> [ASSIGNED TASK] Could you copy the data that follows exactly as written, but drop the pictures?

[Extracted page text data]

Segment Open

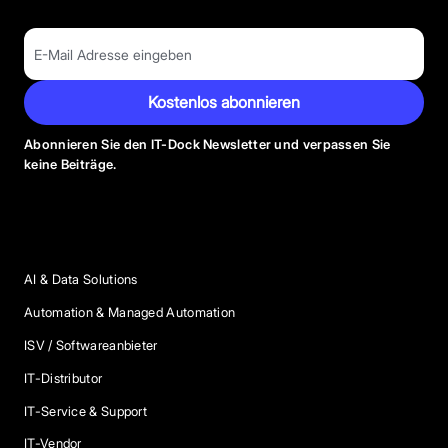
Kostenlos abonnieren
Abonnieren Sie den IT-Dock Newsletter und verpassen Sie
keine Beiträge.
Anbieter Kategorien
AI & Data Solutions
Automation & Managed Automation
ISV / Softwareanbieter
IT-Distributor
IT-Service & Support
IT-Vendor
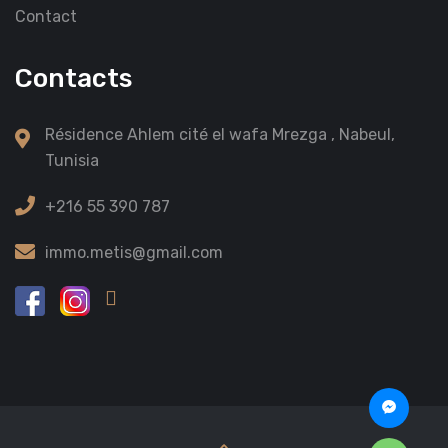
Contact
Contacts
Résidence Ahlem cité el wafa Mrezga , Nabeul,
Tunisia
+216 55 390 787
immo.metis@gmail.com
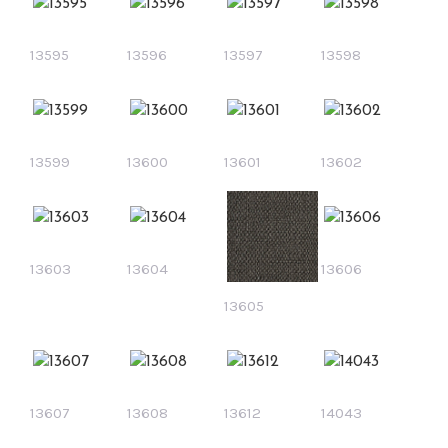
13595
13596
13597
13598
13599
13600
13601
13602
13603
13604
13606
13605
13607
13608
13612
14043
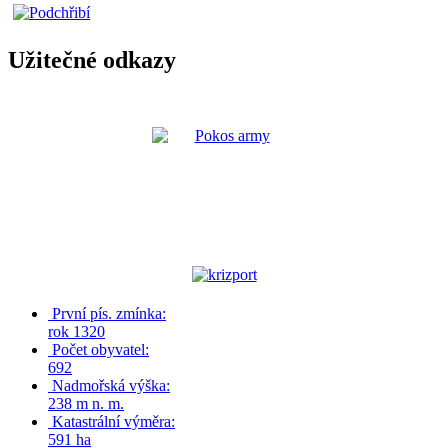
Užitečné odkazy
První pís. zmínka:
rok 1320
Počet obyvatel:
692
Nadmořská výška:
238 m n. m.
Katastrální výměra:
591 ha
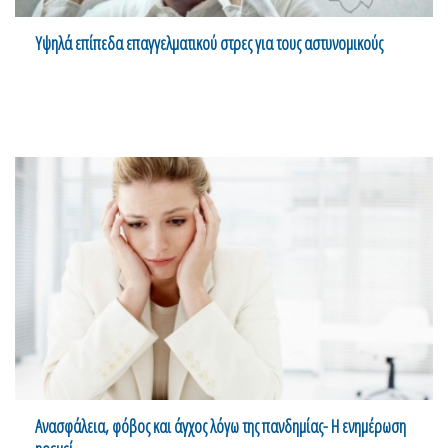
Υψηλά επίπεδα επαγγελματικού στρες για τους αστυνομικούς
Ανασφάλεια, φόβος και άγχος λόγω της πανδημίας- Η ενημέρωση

Segment Closed

> [YOUR SOLUTION]
Kostenlos abonnieren
Abonnieren Sie den IT-Dock Newsletter und verpassen Sie
keine Beiträge.
Anbieter Kategorien
AI & Data Solutions
Automation & Managed Automation
ISV / Softwareanbieter
IT-Distributor
IT-Service & Support
IT-Vendor
Contact
Contacts
Résidence Ahlem cité el wafa Mrezga , Nabeul,
Tunisia
+216 55 390 787
immo.metis@gmail.com
13595
13596
13597
13598
13599
13600
13601
13602
13603
13604
13606
13605
13607
13608
13612
14043
Užitečné odkazy
První pís. zmínka:
rok 1320
Počet obyvatel:
692
Nadmořská výška:
238 m n. m.
Katastrální výměra:
591 ha
Υψηλά επίπεδα επαγγελματικού στρες για τους αστυνομικούς
Ανασφάλεια, φόβος και άγχος λόγω της πανδημίας- Η ενημέρωση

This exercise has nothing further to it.